Not enough women are being included in European clinical drug trials, despite the acknowledged gender differences in the effectiveness of treatments, say public health researchers in the Journal of Epidemiology and Community Health.
The European Medicines Agency (EMEA), the body responsible for licensing drugs and approving drug trials in Europe, has failed to develop any gender specific guidelines or strategies, they say.
Although the agency acknowledges potential sex differences in the actions of drugs, it has argued against providing separate guidelines, but without providing the evidence on which this decision is based, say the authors. “The lack of sound fundaments of these convictions is worrisome,” they say.
It is unusual for clinical trial reports to include “the minimum gender information,” they write.
For example, too few women have been included in HIV drug trials to allow for sufficient analysis of the gender difference and its potential impact. Only one of the 117 trials in the register for the period 1990 to 2002 included any gender analysis.
And the proportions of women included do not reflect the proportions who are HIV positive, they say.
Europe needs to take its lead from the USA, where the law requires sufficient numbers of women, including those of childbearing age, to be included in clinical trials, and for gender differences in drug reactions and effectiveness to be evaluated, they say.

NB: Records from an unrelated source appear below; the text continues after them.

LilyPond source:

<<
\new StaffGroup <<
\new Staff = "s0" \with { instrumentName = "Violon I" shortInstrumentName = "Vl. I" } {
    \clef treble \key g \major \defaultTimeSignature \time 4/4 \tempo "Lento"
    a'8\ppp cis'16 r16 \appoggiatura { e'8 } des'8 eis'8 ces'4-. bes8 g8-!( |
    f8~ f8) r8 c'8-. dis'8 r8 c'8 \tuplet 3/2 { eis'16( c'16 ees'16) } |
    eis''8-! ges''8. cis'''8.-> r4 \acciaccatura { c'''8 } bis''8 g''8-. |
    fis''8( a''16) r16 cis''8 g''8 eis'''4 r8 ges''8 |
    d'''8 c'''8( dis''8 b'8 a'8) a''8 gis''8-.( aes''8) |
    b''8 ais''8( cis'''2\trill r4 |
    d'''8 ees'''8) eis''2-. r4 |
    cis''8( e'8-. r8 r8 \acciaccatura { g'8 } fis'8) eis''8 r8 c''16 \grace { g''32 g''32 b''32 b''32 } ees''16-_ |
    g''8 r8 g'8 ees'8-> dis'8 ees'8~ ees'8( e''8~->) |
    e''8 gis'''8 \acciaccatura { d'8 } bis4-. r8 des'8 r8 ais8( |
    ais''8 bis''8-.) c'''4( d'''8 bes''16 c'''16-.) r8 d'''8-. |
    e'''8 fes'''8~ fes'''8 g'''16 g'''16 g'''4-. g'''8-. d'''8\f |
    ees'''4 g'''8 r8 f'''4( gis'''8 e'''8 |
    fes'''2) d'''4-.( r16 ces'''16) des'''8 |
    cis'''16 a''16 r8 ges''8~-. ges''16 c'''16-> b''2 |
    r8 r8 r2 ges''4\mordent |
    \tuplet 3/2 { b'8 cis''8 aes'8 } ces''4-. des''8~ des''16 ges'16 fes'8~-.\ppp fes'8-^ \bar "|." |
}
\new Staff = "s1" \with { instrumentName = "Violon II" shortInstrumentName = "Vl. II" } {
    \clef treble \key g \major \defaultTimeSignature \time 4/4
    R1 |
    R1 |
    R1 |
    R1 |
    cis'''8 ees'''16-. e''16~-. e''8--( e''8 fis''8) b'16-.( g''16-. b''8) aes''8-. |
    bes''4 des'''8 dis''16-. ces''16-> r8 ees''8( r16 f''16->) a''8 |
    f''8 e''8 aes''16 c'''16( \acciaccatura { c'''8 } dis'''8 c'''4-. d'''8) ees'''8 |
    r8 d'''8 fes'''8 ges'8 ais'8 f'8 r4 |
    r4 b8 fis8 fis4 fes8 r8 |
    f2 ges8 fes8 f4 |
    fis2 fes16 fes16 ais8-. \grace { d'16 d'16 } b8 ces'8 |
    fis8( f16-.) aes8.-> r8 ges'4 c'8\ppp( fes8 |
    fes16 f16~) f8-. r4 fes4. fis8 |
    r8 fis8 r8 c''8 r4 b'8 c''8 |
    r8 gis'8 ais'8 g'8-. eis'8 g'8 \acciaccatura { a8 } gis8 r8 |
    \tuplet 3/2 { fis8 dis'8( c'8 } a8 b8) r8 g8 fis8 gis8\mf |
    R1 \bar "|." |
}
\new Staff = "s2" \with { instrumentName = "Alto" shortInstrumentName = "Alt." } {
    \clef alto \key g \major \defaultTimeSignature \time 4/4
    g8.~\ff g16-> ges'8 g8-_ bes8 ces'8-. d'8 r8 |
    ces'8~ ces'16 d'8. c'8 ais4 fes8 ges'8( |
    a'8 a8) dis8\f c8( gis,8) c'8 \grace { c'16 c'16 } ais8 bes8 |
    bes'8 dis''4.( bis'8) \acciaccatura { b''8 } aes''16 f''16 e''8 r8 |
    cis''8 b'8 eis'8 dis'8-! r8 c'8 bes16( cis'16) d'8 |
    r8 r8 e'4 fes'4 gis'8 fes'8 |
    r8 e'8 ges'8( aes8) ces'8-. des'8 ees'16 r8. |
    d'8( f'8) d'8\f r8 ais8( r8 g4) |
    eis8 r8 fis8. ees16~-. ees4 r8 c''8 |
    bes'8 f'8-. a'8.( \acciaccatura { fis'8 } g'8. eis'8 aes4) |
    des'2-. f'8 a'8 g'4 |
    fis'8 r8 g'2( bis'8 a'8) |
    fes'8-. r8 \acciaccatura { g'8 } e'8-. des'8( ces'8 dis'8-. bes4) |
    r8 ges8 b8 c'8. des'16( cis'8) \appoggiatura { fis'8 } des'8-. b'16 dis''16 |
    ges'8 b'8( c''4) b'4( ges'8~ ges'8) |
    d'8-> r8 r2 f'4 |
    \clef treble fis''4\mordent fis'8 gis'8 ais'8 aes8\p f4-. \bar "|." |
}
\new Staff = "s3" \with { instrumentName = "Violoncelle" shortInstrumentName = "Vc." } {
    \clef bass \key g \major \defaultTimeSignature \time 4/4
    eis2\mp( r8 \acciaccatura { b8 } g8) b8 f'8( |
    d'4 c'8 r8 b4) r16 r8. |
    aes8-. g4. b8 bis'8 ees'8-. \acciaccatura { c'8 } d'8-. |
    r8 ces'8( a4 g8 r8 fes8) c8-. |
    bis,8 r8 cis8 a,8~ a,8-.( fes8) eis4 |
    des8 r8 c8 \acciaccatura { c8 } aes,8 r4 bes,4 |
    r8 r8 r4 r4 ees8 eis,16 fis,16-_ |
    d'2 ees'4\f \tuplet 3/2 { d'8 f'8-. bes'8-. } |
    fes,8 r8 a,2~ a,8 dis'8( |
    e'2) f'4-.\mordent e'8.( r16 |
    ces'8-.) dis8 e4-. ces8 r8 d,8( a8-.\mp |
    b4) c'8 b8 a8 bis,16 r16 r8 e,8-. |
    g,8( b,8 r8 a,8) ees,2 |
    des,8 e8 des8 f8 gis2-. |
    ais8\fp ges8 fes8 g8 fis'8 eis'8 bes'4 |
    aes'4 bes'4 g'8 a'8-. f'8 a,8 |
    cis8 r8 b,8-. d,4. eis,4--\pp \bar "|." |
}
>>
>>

The EMEA accepts that women’s participation in trials in their early stages, where safety, dosing, and side effects are determined, is lower than is preferable, but “the agency does not consider this inadequate representation to be relevant,” write the authors.
“…when women are excluded, any specific dosing requirements for them will remain undiscovered until much later in the drug development process, if ever,” they continue.
The authors contend that the expense of mounting large research trials is likely to put the squeeze on bumping up the numbers of women in trials. But they say that the EMEA should use its muscle to ensure that sufficient work is done to protect the women who will eventually be using those drugs.